Rina Agarwala is Associate Professor of Sociology at Johns Hopkins University. Agarwala is the award-winning author of Informal Labor, Formal Politics and Dignified Discontent in India (2013) and coeditor of Whatever Happened to Class? Reflections from South Asia (2016).

Summary

A sweeping history of how India has used its poor and elite emigrants to further Indian development and how Indian emigrants have reacted, resisted, and re-shaped India's development in response.

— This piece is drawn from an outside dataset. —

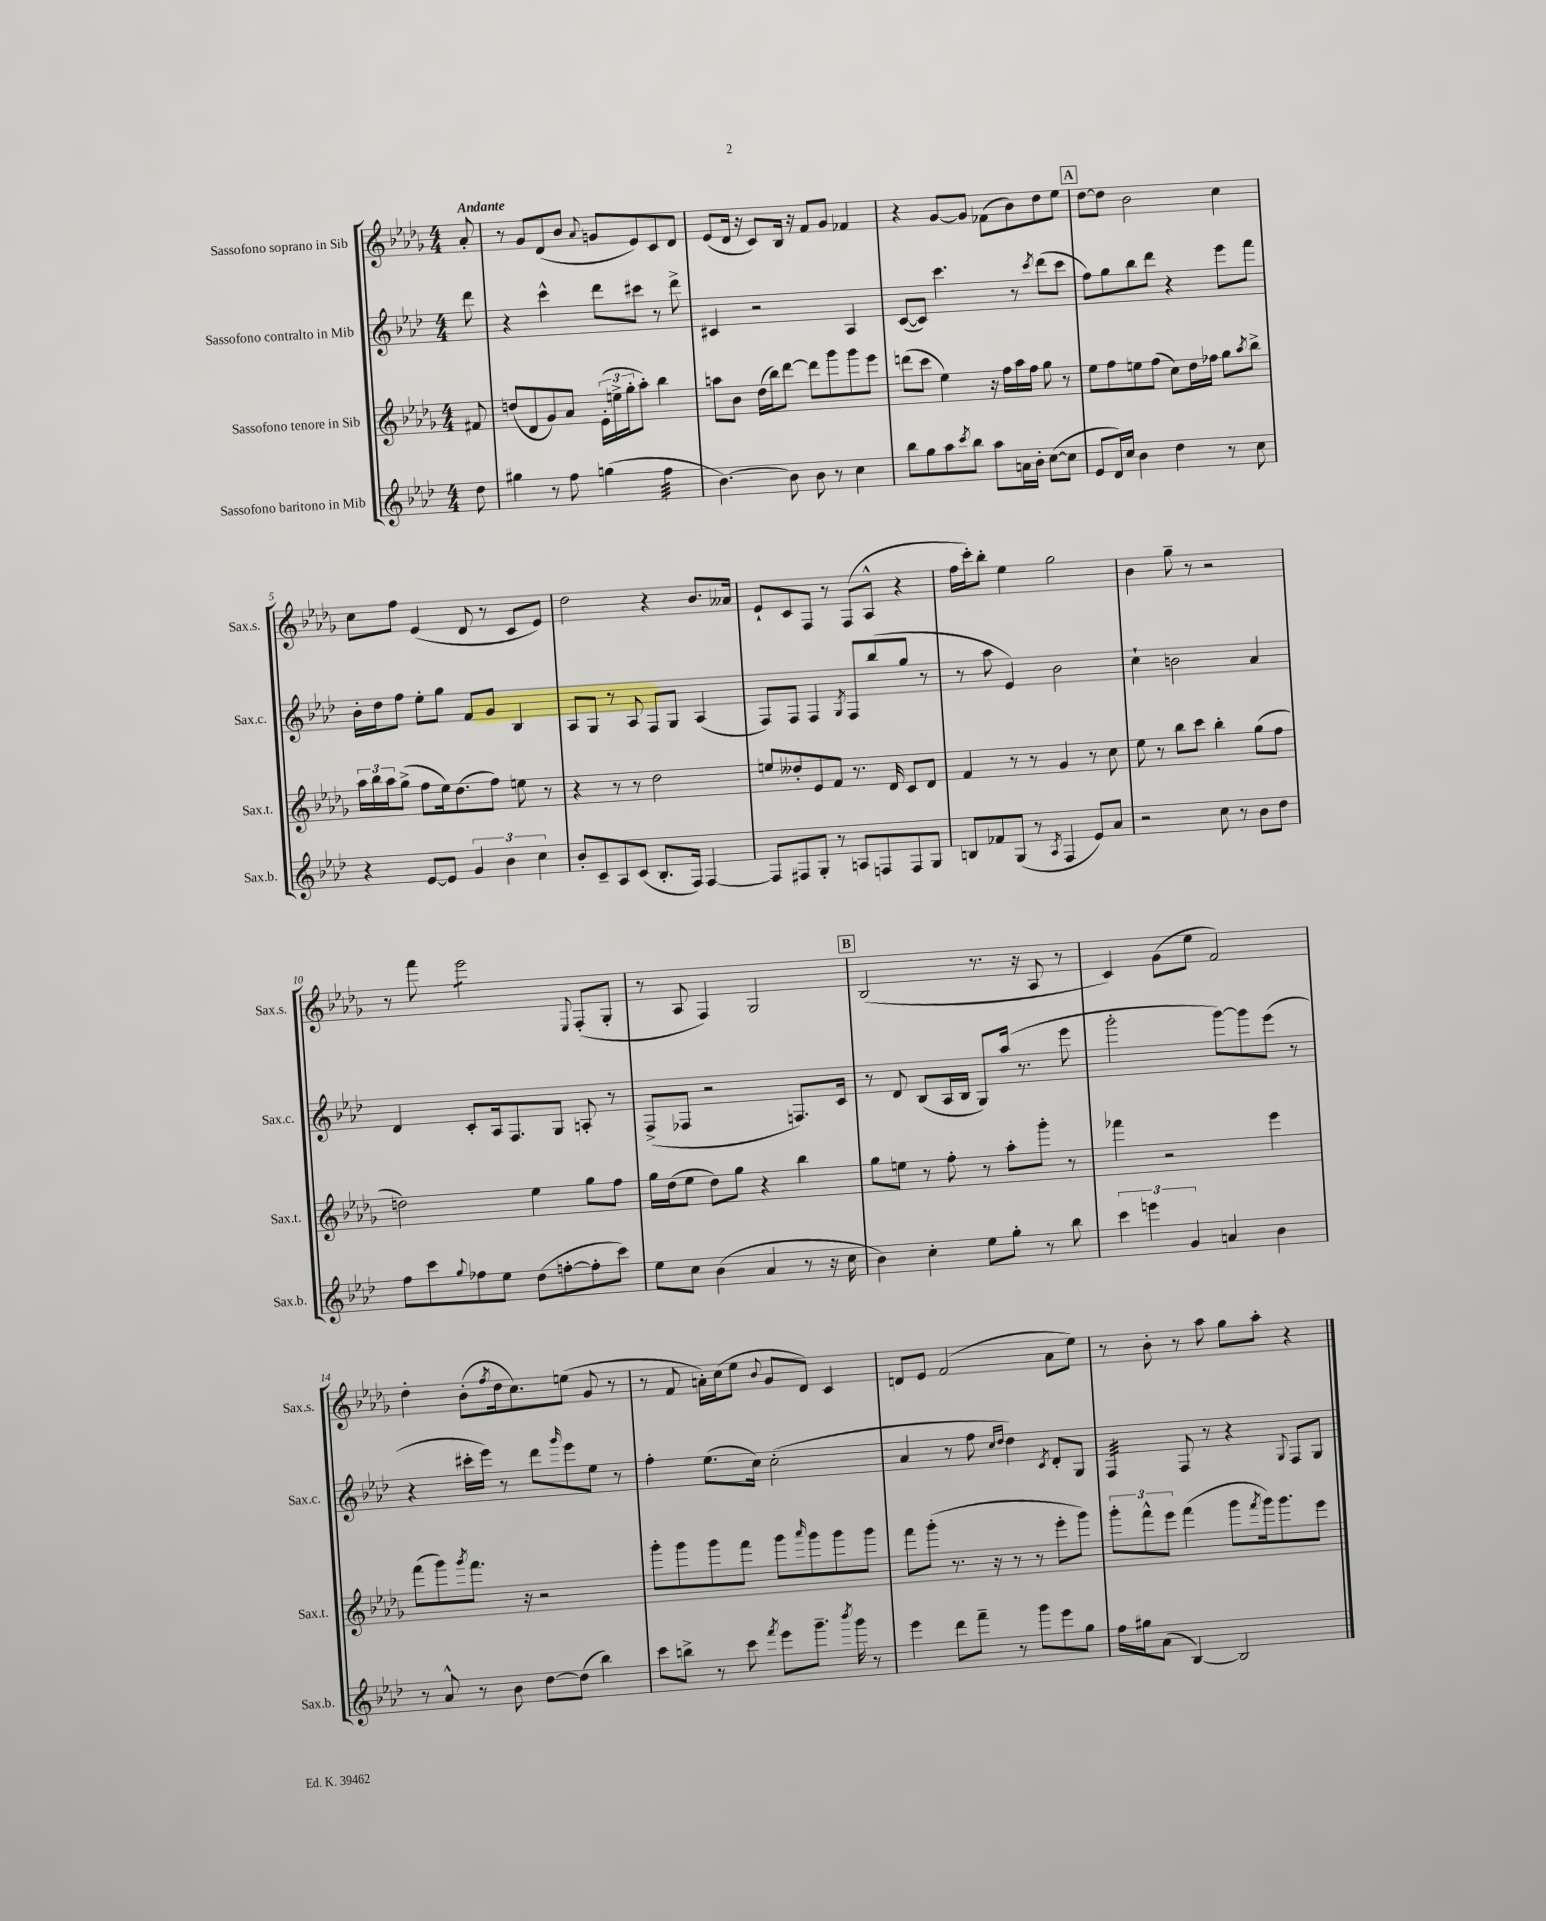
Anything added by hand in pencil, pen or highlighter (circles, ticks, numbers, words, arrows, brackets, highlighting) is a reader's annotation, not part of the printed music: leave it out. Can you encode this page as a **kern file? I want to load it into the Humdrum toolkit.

How can states and migrants themselves explain the causes and effects of global migration? The Migration-Development Regime introduces a novel analytical framework to help answer this question in India, the world's largest emigrant exporter and the world's largest remittance-receiving country. Drawing on an archival analysis of Indian government documents, an original data base of Indian migrants' transnational organizations, and over 200 interviews with poor and elite Indian emigrants, recruiters, and government officials, this book exposes the vital role the Indian state (from the colonial era to the present day) has long played in forging and legitimizing class inequalities within India through the management of international emigration. It also exposes how poor and elite emigrants have differentially resisted and re-shaped state emigration practices over time. By taking a long and class-based view, this book recasts contemporary migration not simply as a problematic function of neoliberalism or as a development panacea for sending countries, but as a dynamic historical process that sending states and migrants have long used to shape local development. In doing so, it re-defines the primary problems of global migration, exposes the material and ideological impact that migration has on sending state development, and isolates what is truly novel about contemporary migration.

Additional text

For more than a century, India has sent migrants abroad to work; today, remittances from overseas workers make up one of the country's largest sources of foreign exchange. Yet, as Rina Agarwala points out in her remarkable new work, discussions of India's economic growth rarely acknowledge migrants' contributions, nor do they explore the way national and state policies continue to shape migrants' options, from Silicon Valley's highly-educated computer scientists, to construction workers packed into migrant hostels in the Middle East. Agarwala's carefully-researched, insightful analysis will change the way we think about India's diaspora, provoke new questions about how sending countries could protect workers abroad, and ensure their communities benefit from the 'development' that the migrants are supporting.